Ancient inhabitants of the southern Brazilian highlands were no strangers to the types of home improvements we enjoy today, academics from the University of Exeter have found.
New research has shown for the first time how oversized pit houses in the southern Brazilian highlands were used for centuries thanks to careful repairs by generations of owners.
This is the first evidence that these oversized pit houses in region were continuously occupied.
Academics have demonstrated one house was occupied for more than two centuries.
People had assumed the proto-Jê pit house villages of the southern Brazilian highlands had been abandoned and then occupied again throughout history. But this was based on an insufficient amount of data provided by radiocarbon dating.

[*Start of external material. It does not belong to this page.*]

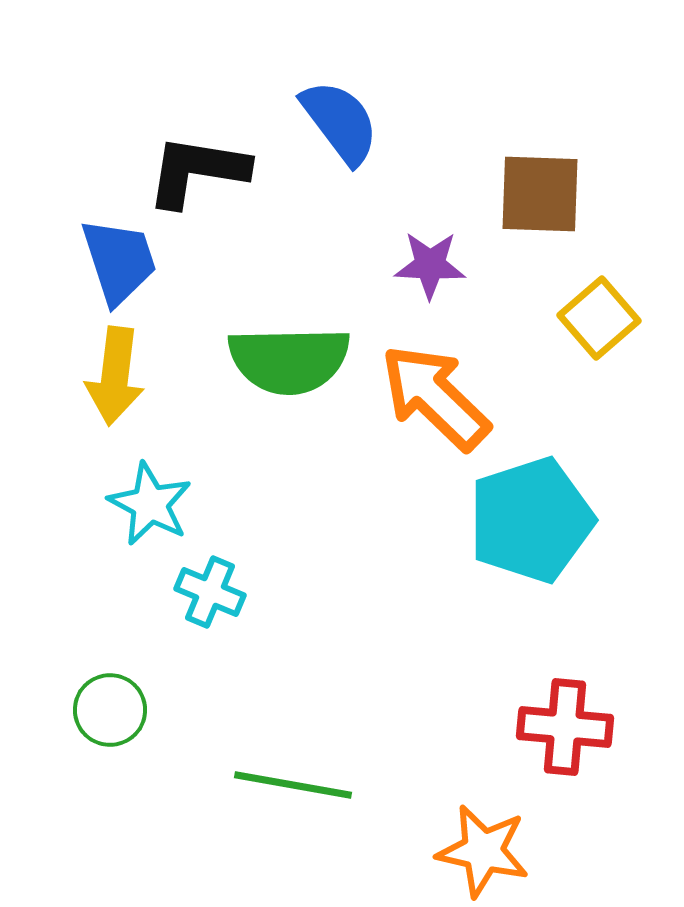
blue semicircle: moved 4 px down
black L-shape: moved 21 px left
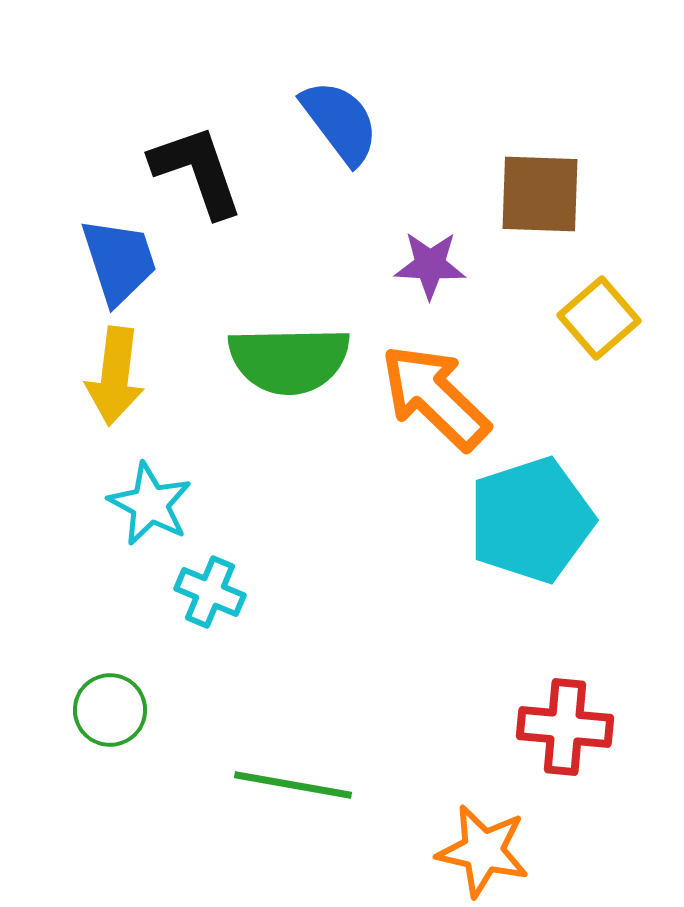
black L-shape: rotated 62 degrees clockwise
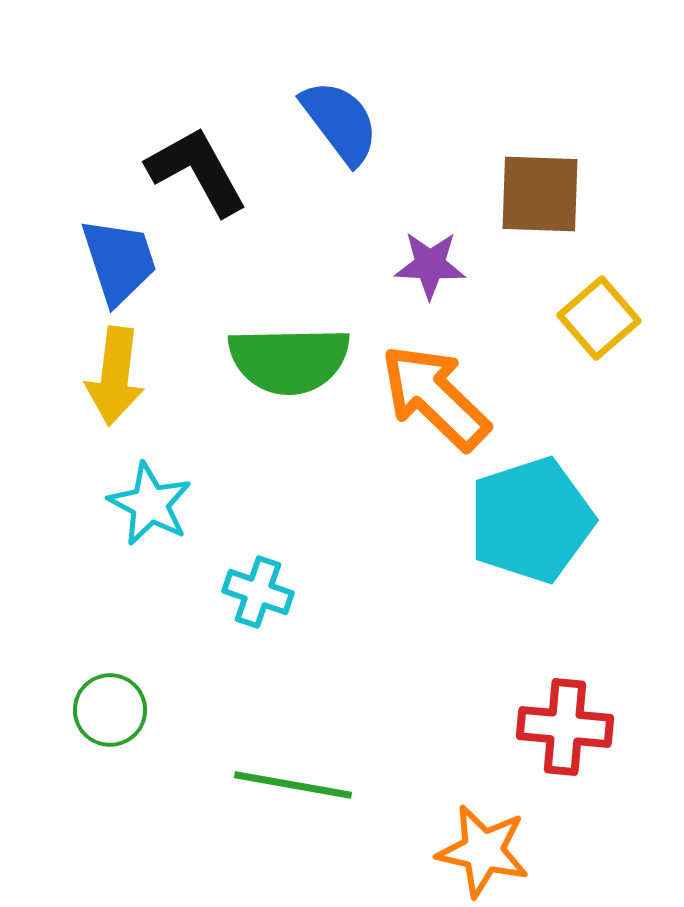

Academics have now carried out further tests using comprehensive AMS radiocarbon dating and Bayesian modelling of an oversized pit house used between 1395 and 1650 in Campo Belo do Sul, Santa Catarina state, Brazil.
They found twelve well preserved floors, five of which were covered by completely burnt collapsed roofs. The research shows the house was occupied for over two centuries, and that communities built big pit houses, but the smaller homes continued to be inhabited.
The homes was never abandoned, but constantly extended. The occupants built new floors on top of the old ones, showing a single family or group lived there for centuries. As time went on they used different types of ceramics and techniques to renovate and update their home.
Lead researcher Jonas Gregorio de Souza said: “Our research shows the disparity in domestic architecture in the southern Brazilian highlands. We have highlighted that it is important to use radiocarbon dating on individual structures to understand how and for how long homes were occupied.
This research shows experts more about how the southern proto-Jê groups lived, and suggests there was a moderate degree of social inequality and the land was used more intensively than previously thought. Experts have found the land was used to bury people, and the mortuary rites were different for a few individuals.
Some inhabitants of those houses grew a range of plants, contradicting previous assumptions that they didn’t stay in one place long enough to cultivate horticulture for the whole year.
Mr Gregorio de Souza said: “We now know more about the way these groups lived, and are able to challenge the view, dominant until relatively recently, that these were marginal cultures in the context of lowland South America.
The research was carried out in collaboration with academics from the Universidade de São Paulo in Brazil, University of Reading, Reading, Unisul and Centro Universitário Univates in Brazil.
Understanding the chronology and occupation dynamics of oversized pit houses in the southern Brazilian highlands is published in PLOS ONE.